O chanceler registrou ainda sua preocupação com o avanço do protecionismo no planeta e o surgimento de nacionalismos, “muitas vezes acompanhados de xenofobia”, e a criminalização da imigração. “O Brasil se coloca, especialmente [ao lado] dos países do BRICS, na contracorrente dessa tendência”, frisou.

Em sua fala, o ministro destacou ainda que o fluxo comercial entre os países do bloco (Brasil, Rússia, Índia, China e África do Sul) ainda é pequeno. Ele ressaltou a necessidade de que os governos garantam um quadro jurídico favorável aos negócios e promovam a integração entre os empresários.

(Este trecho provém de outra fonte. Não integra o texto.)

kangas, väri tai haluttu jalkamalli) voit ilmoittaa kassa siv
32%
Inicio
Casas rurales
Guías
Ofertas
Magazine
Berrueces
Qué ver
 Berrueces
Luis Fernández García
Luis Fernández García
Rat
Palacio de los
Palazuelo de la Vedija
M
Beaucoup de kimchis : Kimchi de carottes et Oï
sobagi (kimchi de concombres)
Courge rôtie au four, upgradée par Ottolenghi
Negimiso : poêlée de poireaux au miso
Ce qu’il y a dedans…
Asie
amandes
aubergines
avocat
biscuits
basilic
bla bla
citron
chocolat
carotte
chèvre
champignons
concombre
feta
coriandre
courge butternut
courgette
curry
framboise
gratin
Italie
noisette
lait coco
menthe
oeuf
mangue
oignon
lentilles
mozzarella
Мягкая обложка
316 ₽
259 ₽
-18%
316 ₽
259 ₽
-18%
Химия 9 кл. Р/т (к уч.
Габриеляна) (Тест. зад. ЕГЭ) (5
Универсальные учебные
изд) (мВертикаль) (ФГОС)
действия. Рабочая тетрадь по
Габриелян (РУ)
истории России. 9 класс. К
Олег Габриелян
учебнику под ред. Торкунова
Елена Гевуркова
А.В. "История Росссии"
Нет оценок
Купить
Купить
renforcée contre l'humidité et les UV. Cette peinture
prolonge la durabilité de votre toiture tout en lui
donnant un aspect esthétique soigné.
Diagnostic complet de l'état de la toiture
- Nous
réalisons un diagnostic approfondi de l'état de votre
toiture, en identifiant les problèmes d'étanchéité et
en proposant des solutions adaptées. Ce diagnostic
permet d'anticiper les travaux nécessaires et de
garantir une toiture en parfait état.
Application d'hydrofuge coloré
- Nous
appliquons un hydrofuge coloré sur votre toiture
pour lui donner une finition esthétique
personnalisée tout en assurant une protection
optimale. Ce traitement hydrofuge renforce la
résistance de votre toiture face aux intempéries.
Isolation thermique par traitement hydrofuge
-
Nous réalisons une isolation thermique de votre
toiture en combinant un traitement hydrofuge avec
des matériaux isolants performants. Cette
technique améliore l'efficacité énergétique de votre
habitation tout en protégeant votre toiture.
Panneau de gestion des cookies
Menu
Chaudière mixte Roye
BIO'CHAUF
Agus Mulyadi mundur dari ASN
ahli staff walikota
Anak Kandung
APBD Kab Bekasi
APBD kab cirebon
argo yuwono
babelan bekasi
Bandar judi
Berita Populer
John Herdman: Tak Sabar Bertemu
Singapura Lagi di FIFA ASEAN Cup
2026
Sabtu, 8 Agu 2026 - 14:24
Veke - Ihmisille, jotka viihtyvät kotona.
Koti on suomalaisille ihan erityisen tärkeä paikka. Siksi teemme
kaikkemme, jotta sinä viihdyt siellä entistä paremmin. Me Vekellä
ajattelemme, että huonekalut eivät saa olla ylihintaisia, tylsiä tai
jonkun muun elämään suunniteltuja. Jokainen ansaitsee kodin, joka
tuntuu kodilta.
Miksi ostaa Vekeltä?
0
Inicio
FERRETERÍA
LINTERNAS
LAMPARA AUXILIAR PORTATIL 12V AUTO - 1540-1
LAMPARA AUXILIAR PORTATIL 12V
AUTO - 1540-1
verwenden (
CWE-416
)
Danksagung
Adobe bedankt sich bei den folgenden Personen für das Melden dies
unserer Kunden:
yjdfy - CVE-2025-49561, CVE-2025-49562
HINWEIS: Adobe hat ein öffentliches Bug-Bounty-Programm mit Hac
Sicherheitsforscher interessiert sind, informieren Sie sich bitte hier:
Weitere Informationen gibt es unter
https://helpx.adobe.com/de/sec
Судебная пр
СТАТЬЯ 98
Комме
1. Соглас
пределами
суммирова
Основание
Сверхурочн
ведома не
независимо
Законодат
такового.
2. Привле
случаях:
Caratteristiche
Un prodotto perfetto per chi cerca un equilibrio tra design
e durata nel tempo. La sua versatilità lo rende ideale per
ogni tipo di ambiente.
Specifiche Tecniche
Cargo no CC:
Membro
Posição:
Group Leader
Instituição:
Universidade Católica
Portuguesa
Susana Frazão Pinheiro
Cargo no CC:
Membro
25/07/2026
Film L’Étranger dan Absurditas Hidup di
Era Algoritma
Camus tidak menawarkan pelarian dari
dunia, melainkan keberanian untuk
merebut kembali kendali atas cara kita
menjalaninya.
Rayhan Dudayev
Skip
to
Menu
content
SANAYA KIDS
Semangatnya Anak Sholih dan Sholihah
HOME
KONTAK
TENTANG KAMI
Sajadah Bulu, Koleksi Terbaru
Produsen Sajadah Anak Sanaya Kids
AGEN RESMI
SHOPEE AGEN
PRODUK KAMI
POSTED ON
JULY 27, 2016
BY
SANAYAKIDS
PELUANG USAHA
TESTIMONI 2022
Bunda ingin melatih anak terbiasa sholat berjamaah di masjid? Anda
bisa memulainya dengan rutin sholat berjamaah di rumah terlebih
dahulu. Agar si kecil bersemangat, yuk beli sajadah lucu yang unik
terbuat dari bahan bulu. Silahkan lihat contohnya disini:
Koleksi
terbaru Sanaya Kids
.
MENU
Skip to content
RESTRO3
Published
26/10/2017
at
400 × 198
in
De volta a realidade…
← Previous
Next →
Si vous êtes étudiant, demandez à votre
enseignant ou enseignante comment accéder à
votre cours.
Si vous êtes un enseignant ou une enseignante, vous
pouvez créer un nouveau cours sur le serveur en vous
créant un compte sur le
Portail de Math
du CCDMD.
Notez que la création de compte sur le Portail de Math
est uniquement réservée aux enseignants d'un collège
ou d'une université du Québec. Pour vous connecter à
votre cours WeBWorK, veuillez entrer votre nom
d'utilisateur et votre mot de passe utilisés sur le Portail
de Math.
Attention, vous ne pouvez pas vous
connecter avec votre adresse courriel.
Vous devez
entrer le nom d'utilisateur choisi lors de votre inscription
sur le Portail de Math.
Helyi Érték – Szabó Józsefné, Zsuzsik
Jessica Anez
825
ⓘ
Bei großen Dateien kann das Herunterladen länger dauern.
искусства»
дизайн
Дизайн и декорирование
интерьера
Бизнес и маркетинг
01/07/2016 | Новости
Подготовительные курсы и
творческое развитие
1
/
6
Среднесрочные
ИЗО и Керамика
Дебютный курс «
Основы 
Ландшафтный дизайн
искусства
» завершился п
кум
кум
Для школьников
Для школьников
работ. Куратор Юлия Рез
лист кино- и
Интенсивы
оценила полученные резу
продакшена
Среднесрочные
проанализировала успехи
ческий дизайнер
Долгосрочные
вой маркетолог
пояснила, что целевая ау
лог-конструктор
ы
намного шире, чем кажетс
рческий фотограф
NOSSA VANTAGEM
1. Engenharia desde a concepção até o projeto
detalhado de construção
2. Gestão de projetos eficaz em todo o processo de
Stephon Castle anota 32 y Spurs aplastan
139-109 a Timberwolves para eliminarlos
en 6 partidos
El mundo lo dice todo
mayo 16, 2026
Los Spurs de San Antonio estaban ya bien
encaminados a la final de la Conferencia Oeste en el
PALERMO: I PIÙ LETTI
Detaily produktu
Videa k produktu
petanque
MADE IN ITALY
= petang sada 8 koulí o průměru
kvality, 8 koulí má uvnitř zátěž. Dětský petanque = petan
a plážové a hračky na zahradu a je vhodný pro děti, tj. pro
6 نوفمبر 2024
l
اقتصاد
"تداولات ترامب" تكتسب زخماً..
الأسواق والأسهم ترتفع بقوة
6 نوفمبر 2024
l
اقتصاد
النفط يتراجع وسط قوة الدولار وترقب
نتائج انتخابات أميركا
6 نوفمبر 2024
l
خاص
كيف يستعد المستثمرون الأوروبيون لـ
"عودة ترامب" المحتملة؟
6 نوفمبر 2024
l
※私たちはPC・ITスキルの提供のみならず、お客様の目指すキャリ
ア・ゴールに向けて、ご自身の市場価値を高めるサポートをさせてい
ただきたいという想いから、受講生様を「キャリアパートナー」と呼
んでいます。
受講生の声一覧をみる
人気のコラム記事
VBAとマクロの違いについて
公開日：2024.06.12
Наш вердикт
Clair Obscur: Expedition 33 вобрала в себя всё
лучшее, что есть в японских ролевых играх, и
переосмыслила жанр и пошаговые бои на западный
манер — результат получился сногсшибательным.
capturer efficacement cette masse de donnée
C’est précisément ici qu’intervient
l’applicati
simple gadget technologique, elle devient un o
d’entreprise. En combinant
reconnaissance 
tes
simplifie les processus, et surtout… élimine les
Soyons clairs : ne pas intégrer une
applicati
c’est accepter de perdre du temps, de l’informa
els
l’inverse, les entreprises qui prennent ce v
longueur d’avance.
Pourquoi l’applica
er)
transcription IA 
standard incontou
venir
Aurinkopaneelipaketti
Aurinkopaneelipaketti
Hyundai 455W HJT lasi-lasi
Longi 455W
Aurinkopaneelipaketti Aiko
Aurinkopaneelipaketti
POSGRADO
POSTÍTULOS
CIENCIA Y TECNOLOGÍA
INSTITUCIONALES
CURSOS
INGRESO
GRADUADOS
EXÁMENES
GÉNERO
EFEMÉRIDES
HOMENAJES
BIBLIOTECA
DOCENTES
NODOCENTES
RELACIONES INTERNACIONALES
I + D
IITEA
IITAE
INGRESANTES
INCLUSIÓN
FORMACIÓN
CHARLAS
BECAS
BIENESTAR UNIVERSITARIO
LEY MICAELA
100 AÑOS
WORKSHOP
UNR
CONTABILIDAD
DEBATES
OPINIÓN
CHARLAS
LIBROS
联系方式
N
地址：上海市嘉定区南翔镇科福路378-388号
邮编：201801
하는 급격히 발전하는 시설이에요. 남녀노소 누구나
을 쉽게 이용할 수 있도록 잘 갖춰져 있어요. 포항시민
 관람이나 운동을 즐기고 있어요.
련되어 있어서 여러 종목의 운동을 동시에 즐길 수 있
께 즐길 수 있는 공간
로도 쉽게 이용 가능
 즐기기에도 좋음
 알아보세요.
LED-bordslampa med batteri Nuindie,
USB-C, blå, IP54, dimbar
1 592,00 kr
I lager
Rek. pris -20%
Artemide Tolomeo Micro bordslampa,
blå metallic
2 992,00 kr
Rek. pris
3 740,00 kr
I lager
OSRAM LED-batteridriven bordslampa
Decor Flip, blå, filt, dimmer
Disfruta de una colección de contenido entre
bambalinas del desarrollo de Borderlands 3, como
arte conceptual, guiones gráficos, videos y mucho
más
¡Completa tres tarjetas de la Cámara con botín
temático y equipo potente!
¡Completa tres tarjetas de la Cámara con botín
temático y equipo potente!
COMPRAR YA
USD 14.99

“No caso do Brasil, nós buscamos no atual governo criar condições para investimentos em setores chave da nossa economia, como petróleo e gás”, disse Aloysio Nunes. “[Além de] eliminar restrições à atuação de companhias estrangeiras e estabelecer regras equitativas para investidores estrangeiros e brasileiros”.

O chanceler mencionou também que, sem prejuízo da atuação brasileira na OMC, o país trabalha para criar acordos comerciais entre os países do Mercosul e outras nações. O bloco já está em negociação com países como Canadá, Singapura, Coreia do Sul, além do EFTA (Associação Europeia de Livre Comércio).

“Há um interesse do setor privado do Japão e do Brasil para haver um acordo entre Mercosul e o Japão. Nós nos esforçamos também para ter uma pauta de preferências comerciais mais ampla com a Índia em particular”, afirmou o ministro.